Censoring Both Enemies and Enemy Dissidents

Another article by Matt Welch in the June 2004 issue of The Walrus, under the headline Editing the Enemy: Censorship: The Next Generation, spells out some of the stupid side-effects of a new U.S. policy designed to embargo trade in information as well as goods.
Since September, 2003, it has been official U.S. policy that any American editor publishing a piece of writing that originated from a country under a full trade embargo -- meaning Iran, Cuba, Libya or Sudan -- is expressly prohibited from engaging in "activities such as the reordering of paragraphs or sentences, correction of syntax, grammar, and replacement of inappropriate words."

In other words, use a blue pencil, go to jail -- for up to ten years (and be subject to a maximum fine of $500,000).

Until recently, it was a restriction that most publishers either didn't know about, or quietly accepted. On September 30, 2003, the Office of Foreign Assets Control (OFAC), which is the arm of the Treasury Department charged with enforcing the 1917 Trading With the Enemy Act, informed the world's largest engineering association, the Institute of Electrical and Electronics Engineers (IEEE), that articles from Iran (and, therefore, from other fully embargoed countries) could be published in the U.S. only if they could be printed with no additional editing or even illustration....

The Institute complied, and stopped editing all published material originating in Iran. Word travelled over the technical-publishing grapevine, and several small journals stopped accepting Iranian manuscripts altogether.

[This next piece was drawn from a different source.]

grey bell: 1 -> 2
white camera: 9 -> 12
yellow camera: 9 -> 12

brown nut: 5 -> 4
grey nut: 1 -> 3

Then on January 23, the Association of American Publishers (AAP) issued a detailed legal analysis arguing that OFAC's new rules violated not only the First Amendment of the Constitution, but Congress's 1988 Berman Amendment, and the 1994 Free Trade in Ideas Amendment, which specifically allow for the exchange of informational materials with countries under embargo....

The Iranian exile community, which numbers in the hundreds of thousands here in "Tehrangeles," were only in late March beginning to grasp that these restrictions, if fully enforced, could prevent dissident writers from having their work published in the U.S., and inflict chilling damage on the burgeoning academic field of Iranian Studies. "It's just a blanket-type thing covering all written pieces in all domains? Wow, I mean it doesn't make any sense to me," said Hossein Ziai, director of UCLA's Iranian Studies program, which he describes as "one of the largest in North America, if not the largest."

"How can you translate without copy editing?" Ziai asked, posing one of the vexing questions OFAC has yet to clarify.